# Charge to mass ratio

1. May 30, 2009

### Linday12

1. The problem statement, all variables and given/known data
In an experiment similar to J. J. Thomson's, charged particles are observed to travel through a magnetic field of 0.040 T with a radius of curvature of 0.20 m. The path of these particles is made straight again when an electric field is introduced by two parallel plates.

V=200 V
distance between plates=10cm=0.10m
B=0.040T (assuming its parallel)

2. Relevant equations
r=mv/qB
ek=1/2(mv^2)=qV
v=$$\sqrt{2qV/m}$$
r$$^{2}$$=m2V/qB$$^{2}$$
q/m=2V/r$$^{2}$$B$$^{2}$$

3. The attempt at a solution
=2(200V)/(0.20m)$$^{2}$$(0.040T)$$^{2}$$
=6.3 x 10^6 C/kg

Does this look to be correct? I wasn't sure if I could do it all at once if the force was exerted at two different times (although it seems to make sense).

Thanks.

2. May 30, 2009

### LowlyPion

I don't think you can use kinetic energy here because it seems that the charge is traveling along an equipotential, i.e. not in the direction of the E field of the capacitor plates.

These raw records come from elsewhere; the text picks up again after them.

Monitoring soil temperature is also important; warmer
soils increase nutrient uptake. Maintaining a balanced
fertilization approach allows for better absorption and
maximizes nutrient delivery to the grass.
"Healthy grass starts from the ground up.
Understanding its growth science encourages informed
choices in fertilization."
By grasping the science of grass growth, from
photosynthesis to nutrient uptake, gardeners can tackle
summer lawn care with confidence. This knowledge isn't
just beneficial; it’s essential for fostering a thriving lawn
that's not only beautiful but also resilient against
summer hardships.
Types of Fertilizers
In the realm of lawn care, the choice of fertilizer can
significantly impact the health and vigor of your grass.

In the first case you found

mv2/R = qv*B

Then the E-Field is applied so there is no net force. This results in

qv*B = q*E

where E = V/d

v = E / B = V/(d*B)

If you apply this result to the first equation you should arrive at

q/m = V/(B2*R*d)

In this case since it happens that d = R it calculates to half of your result ...

q/m = V/(B*R)2

Last edited: May 30, 2009
3. May 30, 2009

### rl.bhat

In the relevant equation, the ek is the kinetic energy acquired be the charged particle before it enters the magnetic field. In the problem the given voltage is the voltage across the parallel plates which deflects the the beam of charged particles. In the calculation you have not used the distance between the plates which is given in the problem.

4. May 30, 2009

### Linday12

Wow, I can't believe I didn't notice that I hadn't used the plate separation. The problem makes complete sense now. Thank you both for your help, it was exactly what I needed!